Our titular character, Willie, is inspired by my own estranged father. He yearned to be self-made, but had the tendency to often give up. Ultimately, the consequences of his path — ripe with failures and successes — affected my mother’s well being and my own. A conversation with my mother, about what led her to divorce my father, is what fueled the development for Willie’s wife, Deborah. But, at the center of this film is Kyndall, Willie and Deborah’s son. His journey was captured by the Willie Lynch Letter’s proclamation to “pay little attention to the generation of original breaking, but concentrate on the future generation.” It brought me back to the young child in the back of Philando’s car. It brought me back to Kyndall, who — like all of us — had to unpack his experiences with his parents — and dynamics stemming from generations past — in order to truly heal.
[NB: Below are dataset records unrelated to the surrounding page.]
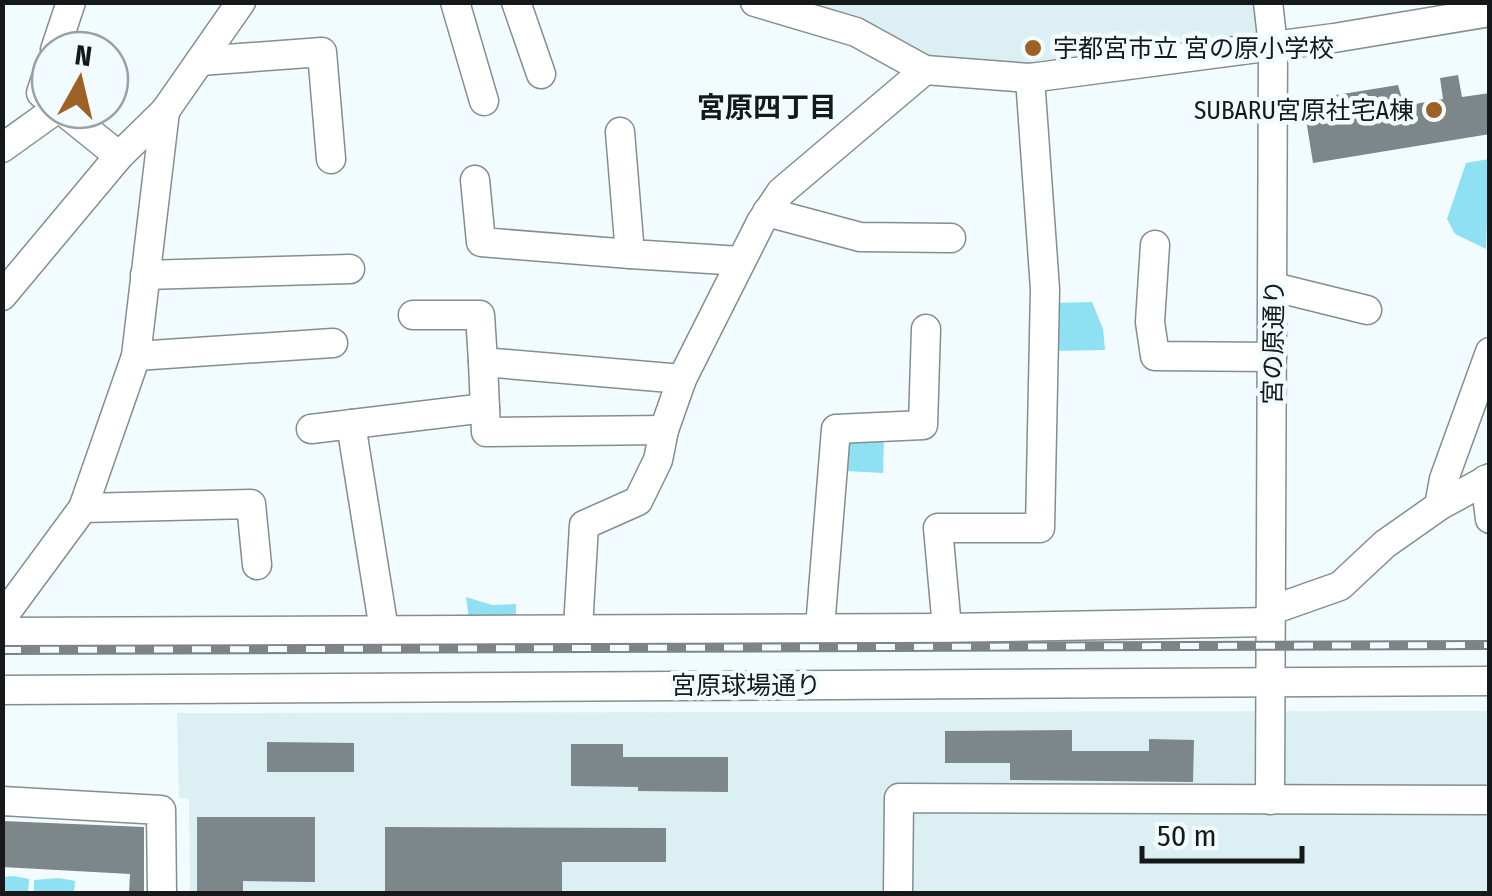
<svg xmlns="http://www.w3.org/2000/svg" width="1492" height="896" font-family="'Fira Sans Condensed','Noto Sans JP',sans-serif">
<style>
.built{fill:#dceff3}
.green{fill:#8ee1f2}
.building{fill:#7d8688}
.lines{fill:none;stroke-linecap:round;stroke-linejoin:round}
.minor-casing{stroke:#848d8f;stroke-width:31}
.minor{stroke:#fff;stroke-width:28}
.rail-casing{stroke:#7e8486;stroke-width:10}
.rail{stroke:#f2fbfe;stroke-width:6;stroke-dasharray:19;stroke-linecap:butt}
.poi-dot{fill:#9e6124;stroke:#f2fbfe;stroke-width:4}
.labels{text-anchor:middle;stroke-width:9;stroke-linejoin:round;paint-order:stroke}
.poi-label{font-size:25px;fill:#16191a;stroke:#f2fbfe;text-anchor:start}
.street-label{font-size:25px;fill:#16191a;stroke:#f2fbfe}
.neighbourhood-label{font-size:28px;font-weight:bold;fill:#16191a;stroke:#f2fbfe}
</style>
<rect width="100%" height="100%" fill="#f2fbfe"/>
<!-- built -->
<g class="built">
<polygon points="783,3 1254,3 1258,34 1030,67 927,61"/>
<polygon points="1489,711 1489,893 190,893 189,799 179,798 177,713"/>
</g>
<!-- green -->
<g class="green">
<polygon points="1489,159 1486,249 1455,234 1447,219 1466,163"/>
<polygon points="1092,302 1103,329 1105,350 1053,351 1053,303"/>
<polygon points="884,438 883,473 845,471 845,439"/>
<polygon points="466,597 492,605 516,604 516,626 470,625"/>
<polygon points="14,876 29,879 28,893 3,893 3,877"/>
<polygon points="59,878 75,881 74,893 34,893 34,880"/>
</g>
<!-- building -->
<g class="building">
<polygon points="1458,75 1462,97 1490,93 1490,134 1313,163 1306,119 1303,119 1299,101 1398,85 1404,106 1443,99 1440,78"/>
<polygon points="1072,730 1072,751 1149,751 1149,739 1194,740 1193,782 1010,780 1010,763 945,763 945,731"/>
<polygon points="267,742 354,743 354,772 267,772"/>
<polygon points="571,744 623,744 623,757 728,757 728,792 638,791 638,787 571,786"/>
<polygon points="197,817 315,817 315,882 243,881 243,894 197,894"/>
<polygon points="2,821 144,827 144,894 129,894 130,874 2,867"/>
<polygon points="385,827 666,828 666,862 562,862 562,894 385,894"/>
</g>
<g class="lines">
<defs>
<g id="minor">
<polyline points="455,2 484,101"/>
<polyline points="516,2 541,74"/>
<polyline points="755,2 856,32 925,70 1030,78 1334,38 1490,12"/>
<polyline points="1268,2 1273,46 1270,800"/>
<polyline points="55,50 71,2"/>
<polyline points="200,61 322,52 331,159"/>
<polyline points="50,66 41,93 50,100"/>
<polyline points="62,110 119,156"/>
<polyline points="620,132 630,254 741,261"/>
<polyline points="2,148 55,110"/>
<polyline points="475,180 481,242 630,254"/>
<polyline points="767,212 860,237 951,238"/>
<polyline points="1155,245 1150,322 1155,356 1272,357"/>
<polyline points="145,275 350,269"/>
<polyline points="1274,287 1367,310"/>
<polyline points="2,296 119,156 165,111 241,2"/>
<polyline points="413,315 480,315 483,362 682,379"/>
<polyline points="136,356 333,343"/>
<polyline points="483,362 486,432 664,430"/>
<polyline points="351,424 384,630"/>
<polyline points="311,429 485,408"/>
<polyline points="1485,480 1490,519"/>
<polyline points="1439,506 1444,479 1490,352"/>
<polyline points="83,508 251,504 257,565"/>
<polyline points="1272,610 1340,586 1385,544 1439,506 1490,478"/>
<polyline points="2,618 83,508 136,356 165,111"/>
<polyline points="578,628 584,525 638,501 658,460 664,430 682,379 761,222 781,192 925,70"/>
<polyline points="820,628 836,429 923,425 926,329"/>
<polyline points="947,628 938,528 1040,528 1045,289 1030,78"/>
<polyline points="2,632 947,628 1270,622"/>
<polyline points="2,690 1490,681"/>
<polyline points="2,801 161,810 162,894"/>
<polyline points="898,894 899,798 1490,800"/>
</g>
</defs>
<!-- minor casing -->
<use href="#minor" class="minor-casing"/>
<!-- minor -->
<use href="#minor" class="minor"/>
<defs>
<polyline id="rail" points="2,650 1490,645"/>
</defs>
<!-- rail casing -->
<use href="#rail" class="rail-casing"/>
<!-- rail -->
<use href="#rail" class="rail"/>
</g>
<!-- markers -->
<g class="poi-dot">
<circle cx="1033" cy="48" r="10"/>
<circle cx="1434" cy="110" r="10"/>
</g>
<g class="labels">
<!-- poi labels -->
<g class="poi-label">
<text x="1053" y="57">宇都宮市立 宮の原小学校</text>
<text x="1414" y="119" text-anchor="end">SUBARU宮原社宅A棟</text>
</g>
<!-- street labels -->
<g class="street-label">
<text transform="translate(1273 342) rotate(-89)" y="9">宮の原通り</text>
<text x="746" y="694">宮原球場通り</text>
</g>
<!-- neighbourhood labels -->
<g class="neighbourhood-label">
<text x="767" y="117">宮原四丁目</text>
</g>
</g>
<!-- border -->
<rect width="1492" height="896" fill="none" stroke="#16191a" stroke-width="10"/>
<!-- north arrow -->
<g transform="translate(80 80) rotate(8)"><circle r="48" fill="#f2fbfe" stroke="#9aa1a3" stroke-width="2.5"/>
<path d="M0-8L18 38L0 25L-18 38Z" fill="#9e6124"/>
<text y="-15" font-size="28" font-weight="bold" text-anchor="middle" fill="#16191a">N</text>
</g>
<!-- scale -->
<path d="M1142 846v15h160v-15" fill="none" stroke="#16191a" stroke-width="5"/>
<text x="1157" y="846" font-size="30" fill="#16191a" stroke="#f2fbfe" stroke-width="8" paint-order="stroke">50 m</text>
</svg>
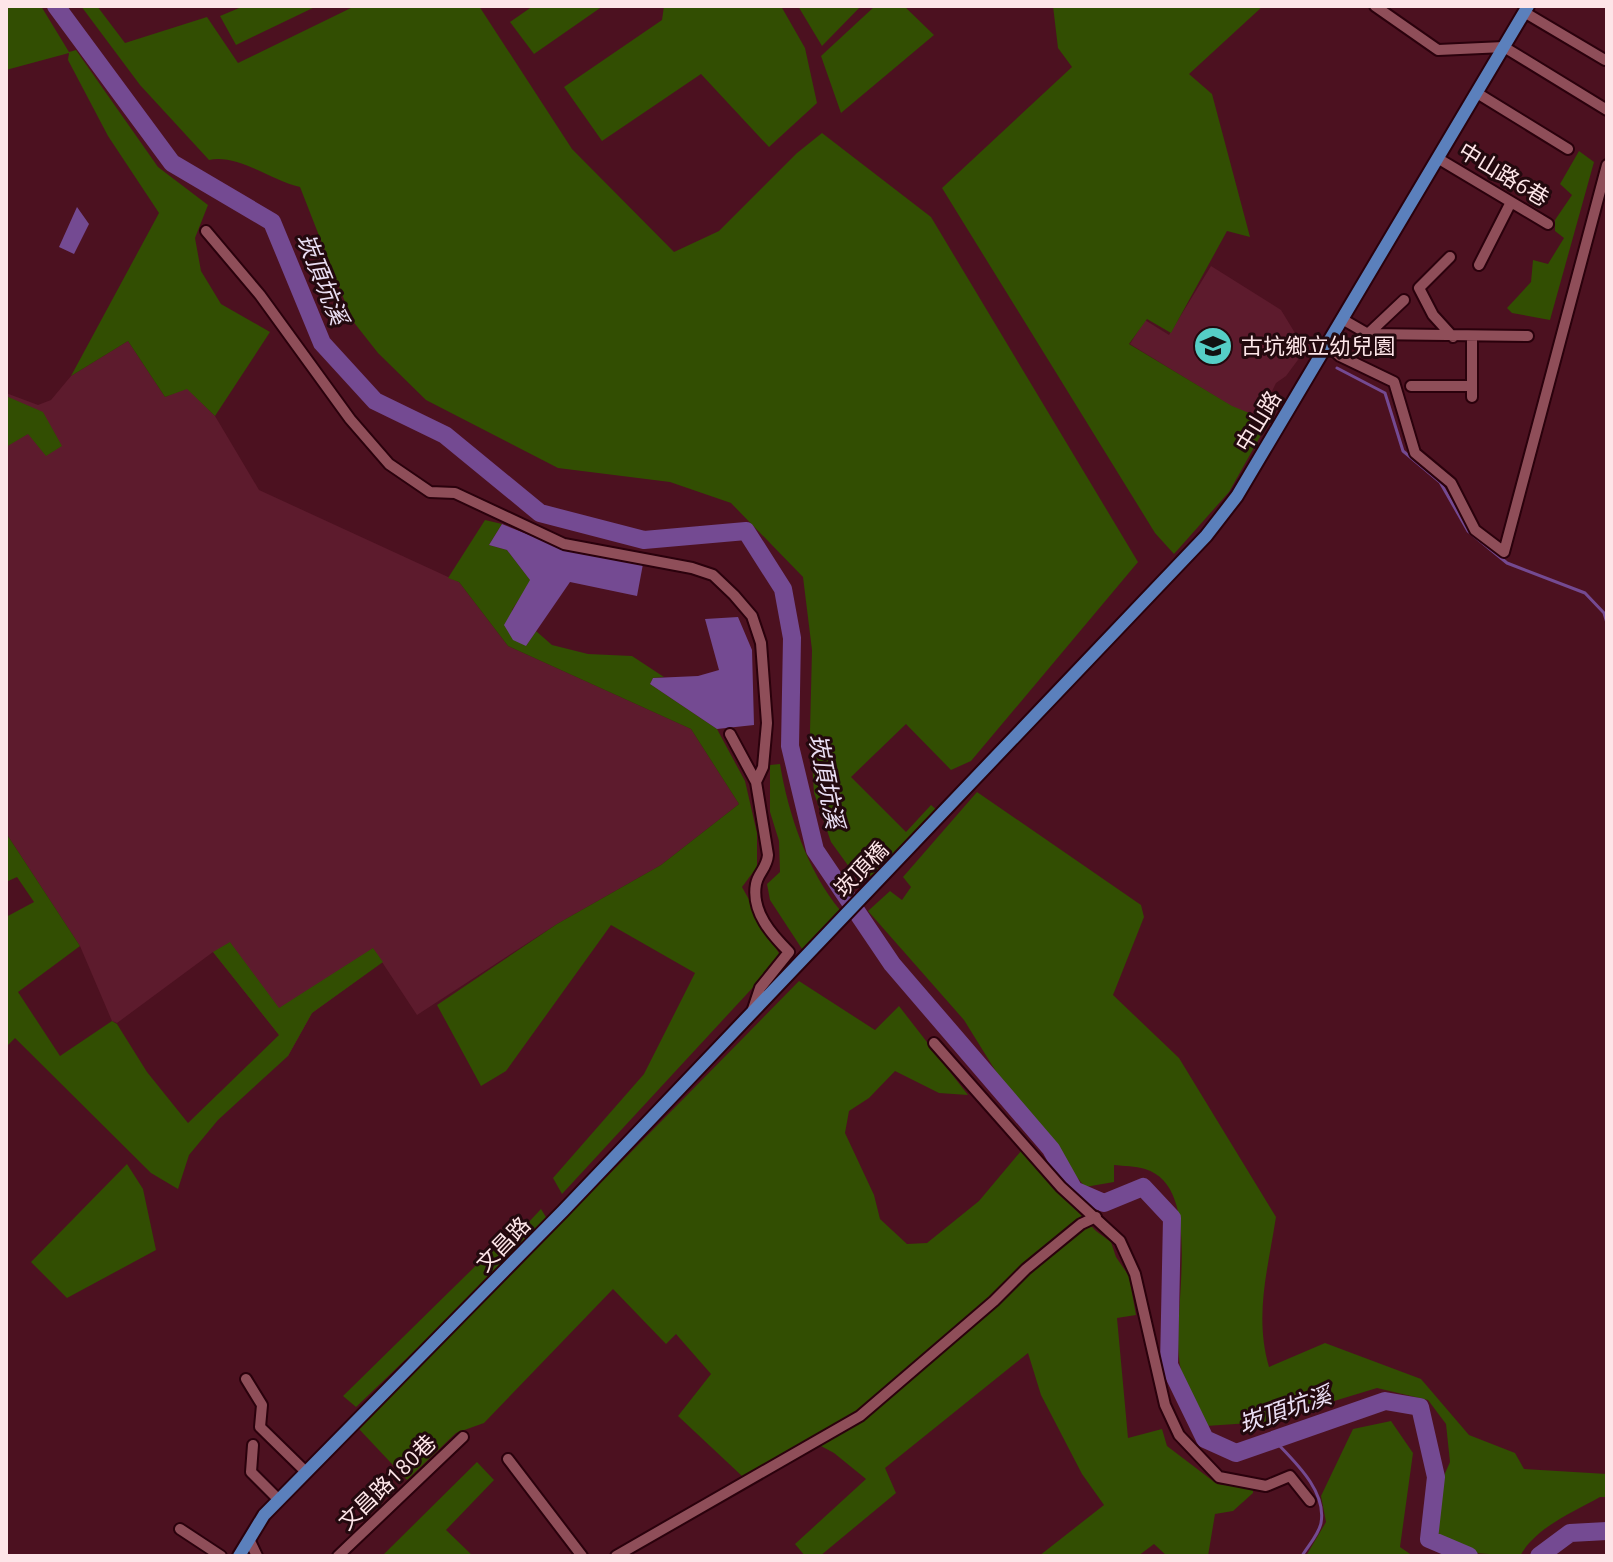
<svg xmlns="http://www.w3.org/2000/svg" width="1613" height="1562" viewBox="0 0 1613 1562" font-family="Ubuntu,'Noto Sans TC',sans-serif">
<style>
.built{fill:#5d1b2d}
.green{fill:#324e02}
.water{fill:#744a92}
.lines{fill:none;stroke-linecap:round;stroke-linejoin:round}
.stream{stroke:#744a92;stroke-width:3}
.river{stroke:#744a92;stroke-width:18}
.minor-casing{stroke:#2a010c;stroke-width:14}
.major-casing{stroke:#2a010c;stroke-width:16}
.minor{stroke:#8f4e59;stroke-width:10}
.major{stroke:#5b80bc;stroke-width:12}
.labels{text-anchor:middle;stroke-width:6;stroke-linejoin:round;paint-order:stroke}
.street-label{font-size:22px;fill:#fde5e8;stroke:#23090e}
.poi-label{font-size:22px;fill:#fde5e8;stroke:#23090e;text-anchor:start}
.water-label{font-size:24px;font-style:italic;fill:#eadff4;stroke:#23090e}
</style>
<rect width="100%" height="100%" fill="#4c1120"/>
<path class="built" d="M1211,266L1281,310L1295,333L1294,348L1303,353L1286,376L1276,383L1257,422L1130,344L1145,320L1169,335Z
M128,341L165,397L187,388L215,416L259,490L459,582L508,646L691,729L739,804L661,865L557,924L417,1015L382,962L312,1013L288,1056L279,1035L213,952L117,1023L112,1021L80,946L6,833V393L38,405L51,400L71,376Z"/>
<path class="green" d="M6,6H41L69,52L76,50L158,167L208,205L195,238L201,271L221,304L270,332L215,416L187,389L165,397L128,341L71,376L159,213L108,136L68,60L69,53L6,70Z
M81,6H97L125,43L207,17L238,63L355,6H479L572,149L674,252L719,231L797,153L822,133L931,217L1138,562L971,761L951,770L906,724L851,777L906,832L931,805L938,811L882,869L860,882L831,842L814,793L810,731L812,650L803,577L731,503L670,482L558,468L426,400L378,353L352,320L300,187C271,180 238,154 209,160L140,85Z
M244,6H317L236,45L220,16Z
M533,6H603L534,54L510,22Z
M664,6H781L805,48L817,103L769,147L701,74L602,141L564,87L662,20Z
M798,6H861L822,46Z
M875,6H904L934,35L841,113L821,56Z
M1053,6H1263L1189,74L1212,94L1250,237L1227,231L1171,333L1147,319L1129,344L1232,406L1269,421L1229,492L1174,554L1155,533L942,188L1072,67L1058,48Z
M1579,151L1594,162L1550,320L1512,313L1507,308L1531,282L1533,260L1548,264L1564,238L1555,231V220L1572,195L1560,184Z
M6,396L43,412L62,446L46,456L28,434L6,447Z
M485,520L502,524L489,545L507,550L531,581L512,610L526,646L536,631L552,645L588,654L632,656L664,677L653,678L650,684L717,729L745,781L757,833V867L742,887L781,957L562,1194L553,1178L644,1074L695,973L611,925L506,1071L481,1086L437,1005L557,924L661,865L739,804L691,729L508,646L459,582L448,578Z
M780,764C788,814 808,872 840,910L804,952L770,900L767,884L780,872L779,841L770,812V765Z
M977,792L1141,905L1144,917L1113,995L1179,1058L1276,1217C1268,1269 1254,1315 1269,1367L1325,1343L1421,1379L1469,1435L1515,1453L1524,1469L1607,1474V1497H1600C1572,1513 1536,1527 1520,1556L1474,1553L1434,1534L1442,1480L1450,1462L1446,1424L1428,1400L1377,1388L1265,1422L1206,1426C1198,1408 1186,1389 1181,1370C1168,1322 1208,1188 1145,1169C1135,1166 1124,1166 1114,1165V1182L1085,1187L1013,1099L964,1020L868,911L890,891L902,900L911,887L903,877Z
M6,833L80,946L18,992L60,1056L112,1021L117,1024L147,1072L188,1123L279,1035L213,952L230,942L279,1008L373,948L383,962L312,1013L288,1056L218,1120L189,1155L178,1189L151,1173L15,1038L6,1047V917L34,902L17,877L6,882Z
M799,981L875,1030L899,1006L968,1095L939,1093L895,1071L869,1098L849,1111L845,1133L874,1195L880,1219L907,1244L927,1243L979,1201L1021,1151L1096,1231L1111,1242L1116,1257L1129,1276L1136,1315L1117,1318L1128,1438L1162,1429L1167,1446L1217,1484L1253,1488V1493L1233,1511L1215,1514L1208,1556H1167L1154,1544L1138,1556H1039L1104,1505L1082,1474L1041,1395L1028,1353L885,1468L896,1493L820,1556H805L795,1544L866,1479L834,1453L808,1439L742,1476L678,1416L711,1374L676,1334L666,1344L613,1289L484,1423L456,1433L407,1480L359,1429Z
M127,1164L143,1189L156,1250L67,1298L31,1262Z
M541,1209L549,1222L356,1407L343,1396L506,1236L518,1218L526,1225Z
M1391,1421L1413,1453L1400,1547L1413,1556H1306L1326,1522L1321,1496L1353,1429Z
M477,1462L494,1480L446,1530L473,1556H382Z"/>
<path class="water" d="M77,207L89,224L74,254L59,247Z
M502,524L547,542L643,564L637,596L570,582L526,646L513,640L504,625L530,580L507,550L489,545Z
M738,617L752,650L754,725L717,729L650,684L653,678L698,676L719,670L705,619Z"/>
<g class="lines">
<path class="stream" d="M1337,368L1385,393L1403,451L1440,482L1468,531L1507,563L1585,593L1604,613L1607,623
M1275,1441C1294,1461 1327,1491 1321,1523C1319,1534 1308,1546 1302,1556"/>
<path class="river" d="M56,6L172,163L272,222L322,343L375,401L445,435L540,513L644,540L746,531L783,589L792,638L790,746L815,850L892,964L1051,1149L1074,1190L1104,1203L1143,1187L1172,1218L1169,1365L1205,1439L1236,1453L1385,1401L1420,1407L1436,1477L1429,1539L1469,1556
M1539,1556L1570,1533L1607,1531"/>
<g class="minor-casing">
<path id="minor" d="M1375,6L1438,50L1504,47L1607,110
M1524,12L1605,60
M1477,93L1568,149
M1439,159L1548,224
M206,231L260,295L350,419L389,464L430,492L455,493L564,544L692,568L713,575L734,595L752,616L761,643L767,723L763,767L756,782
M1450,257L1419,288L1433,315L1453,337
M1479,265L1511,202
M1342,319L1368,334L1528,336
M1368,334L1404,300
M1328,345L1340,356L1394,382L1415,453L1451,483L1475,530L1504,552L1607,165
M1411,386H1472
M1472,397V337
M730,734L756,782L768,855C767,868 758,873 756,884C751,912 772,935 789,952L760,988L753,1009
M934,1043L1061,1187L1120,1241L1135,1274L1165,1405L1179,1435L1219,1477L1266,1486L1290,1476L1310,1501
M246,1379L262,1405L260,1427L306,1472
M253,1445L251,1472L279,1500
M508,1459L582,1556
M180,1529L221,1556
M249,1539L257,1556
M338,1556L463,1437
M616,1556L860,1416L994,1301L1026,1269L1081,1224L1096,1217"/>
</g>
<g class="major-casing">
<path id="major" d="M239,1556L264,1515L563,1211L1206,536L1237,496L1528,6"/>
</g>
<use href="#minor" class="minor"/>
<use href="#major" class="major"/>
</g>
<defs>
<g id="school-disc" transform="scale(2)"><circle r="9.5" fill="#55cec6" stroke="#23090e"/><path d="M0-5L7-2L0 1L-7-2ZM-4 1L0 2.5L4 1V4Q0 6-4 4Z" fill="#111"/></g>
</defs>
<g fill-rule="evenodd">
<use href="#school-disc" x="1213" y="346"/>
</g>
<g class="labels">
<g class="street-label">
<text transform="translate(1504 174) rotate(31)" y="8">中山路6巷</text>
<text transform="translate(1258 421) rotate(-59)" y="8">中山路</text>
<text transform="translate(861 869) rotate(-46)" y="8">崁頂橋</text>
<text transform="translate(503 1244) rotate(-46)" y="8">文昌路</text>
<text transform="translate(387 1482) rotate(-44)" y="8">文昌路180巷</text>
</g>
<g class="poi-label">
<text x="1241" y="354">古坑鄉立幼兒園</text>
</g>
<g class="water-label">
<text transform="translate(322 279) rotate(68)" y="8">崁頂坑溪</text>
<text transform="translate(826 781) rotate(79)" y="8">崁頂坑溪</text>
<text transform="translate(1285 1410) rotate(-19)" y="8">崁頂坑溪</text>
</g>
</g>
<rect width="1613" height="1562" fill="none" stroke="#fde5e8" stroke-width="16"/>
</svg>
In film, the best characters are flawed characters. They are who we connect to most. Who we learn from most. As a director, I wanted capture the complexity of a flawed family, and spotlight the trauma that is inextricably tied to the black experience in America. Willie’s Letter is relatable, truthful, and open. It’s about me. It’s about my co-writer, Vanessa. It’s about the actors who drew from real-life experiences to bring our script to life. And we hope, that you see a bit of yourself — the good, the bad, and the redemptive spirit — in it, too.